Use this sequence when something is wrong and you’re not sure what you’re dealing with.
Step 1 — Establish the timeline.
When did it start? What changed in the last 24–48 hours? Flow events (wet weather, industrial discharges, pump failures) point to hydraulic. Chemistry events (new industrial connection, slug loads, chemical dosing changes) point to biological. If nothing changed externally, look at what changed internally — wasting rate, DO setpoints, RAS rate.
Step 2 — Check the clarifiers first.
Secondary clarifier performance is the fastest visible indicator. A rising blanket with unchanged MLSS and flow = hydraulic. A rising blanket with declining VSS:TSS ratio or poor settleability = biological. If the blanket is stable and effluent quality has dropped, look upstream — the problem is entering the basin, not leaving it.
Step 3 — Pull a 30-minute settleability test.
Take a mixed liquor sample and let it settle for 30 minutes. A good mixed liquor settles to 200–400 mL/L. Anything above 600 is a flag. If it settles fast and clear, the problem is hydraulic. If it settles slow, bulky, or with a diffuse interface, biology is involved. If there’s a dark, poorly-settling layer on top with clear liquid below, you have a pinpoint or dispersed growth problem.
Step 4 — Check DO demand vs. supply.
If aeration can’t keep up with demand (DO pinned at zero despite blowers at capacity), load has increased faster than biology can respond. This can be hydraulic (more flow) or biological (degraded treatment efficiency requiring more oxygen per unit removed). Measure both influent flow and influent BOD/COD if possible.
Step 5 — Decide: manage or wait.
Hydraulic upsets: adjust RAS rate, increase recycle to maintain blanket, notify downstream if effluent quality is at risk. These typically resolve within one HRT (4–12 hours for most activated sludge systems).
Biological upsets: stop wasting or reduce wasting significantly. If toxicity is suspected, increase aeration, monitor DO demand over 2–4 hours — a toxic event will show DO demand dropping as organisms are inhibited. Notify the industrial discharger if applicable and alert the pretreatment coordinator. Recovery is measured in SRTs, not hours.
When to call for help: If effluent quality is at risk of a permit exceedance, notify the ORC (operator in responsible charge) immediately regardless of what shift it is. Permit violations have compliance consequences; delay makes them worse.
Getting ahead of compliance issues:
The most important call you can make during an upset isn’t to the regulatory agency — it’s to your superintendent or process engineer before things reach that point. These are the people who can help you think through options, adjust permit conditions if circumstances warrant, and frame the situation correctly if agency notification does become necessary.

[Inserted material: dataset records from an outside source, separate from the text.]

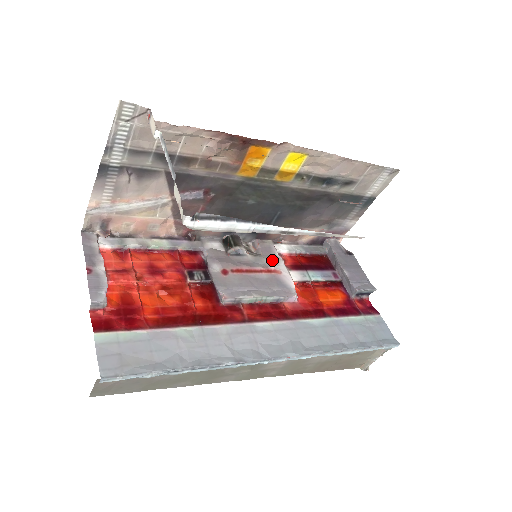
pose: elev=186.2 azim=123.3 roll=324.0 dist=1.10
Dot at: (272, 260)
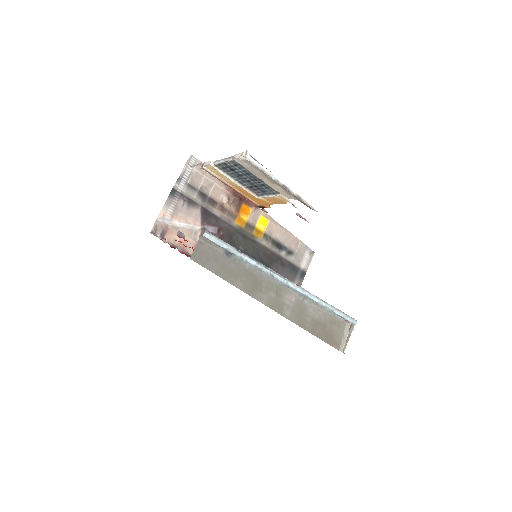
Dot at: occluded
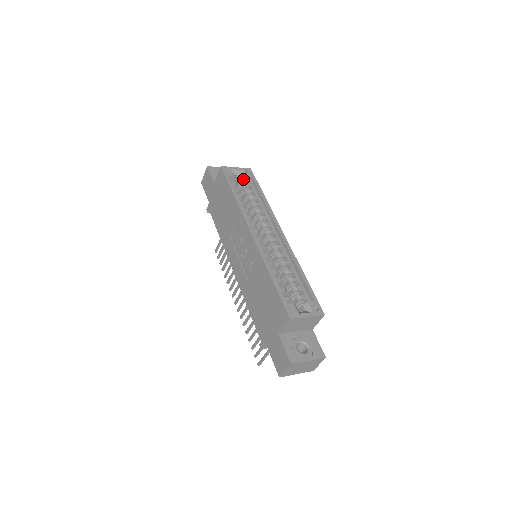
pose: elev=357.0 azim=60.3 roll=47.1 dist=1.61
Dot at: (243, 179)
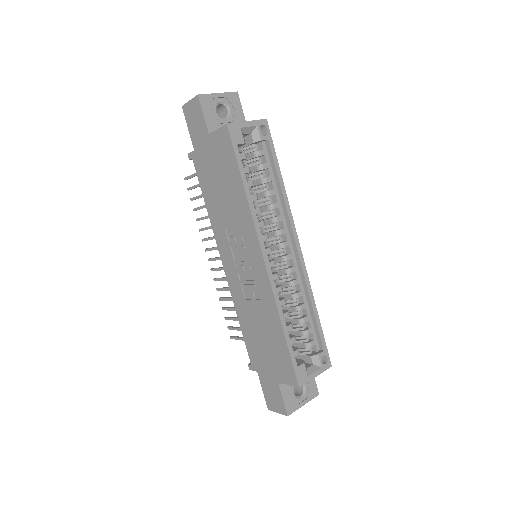
Dot at: (255, 142)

Don’t wait for an exceedance to happen before reaching out. If trending data suggests effluent quality is degrading — ammonia creeping up, TSS rising over several days, a permit parameter that’s been flirting with the limit — that’s the time to loop in your superintendent. Early conversations allow for proactive adjustments: process changes, temporary operational modifications, or a courtesy call to the regulatory agency that frames a potential issue before it becomes a violation on paper.
Process engineers are a particularly underused resource during upset conditions. They can pull historical data, review loading trends, evaluate whether an operational adjustment makes sense given your permit conditions, and help you document what you did and why. Good documentation of your response during an upset — what you observed, what actions you took, and when — is often the difference between a notice of violation and a recognized good-faith response.
The operator’s instinct is often to fix it first and report later. In most cases, the smarter path is to communicate early and fix it together.
A short written summary of each significant upset — trigger, response actions, and recovery timeline — gives your team institutional memory that makes the next similar event faster to diagnose and easier to defend. Log it the same day while details are fresh; a written record filed a week later is worth significantly less to a regulator or a new operator trying to understand a pattern.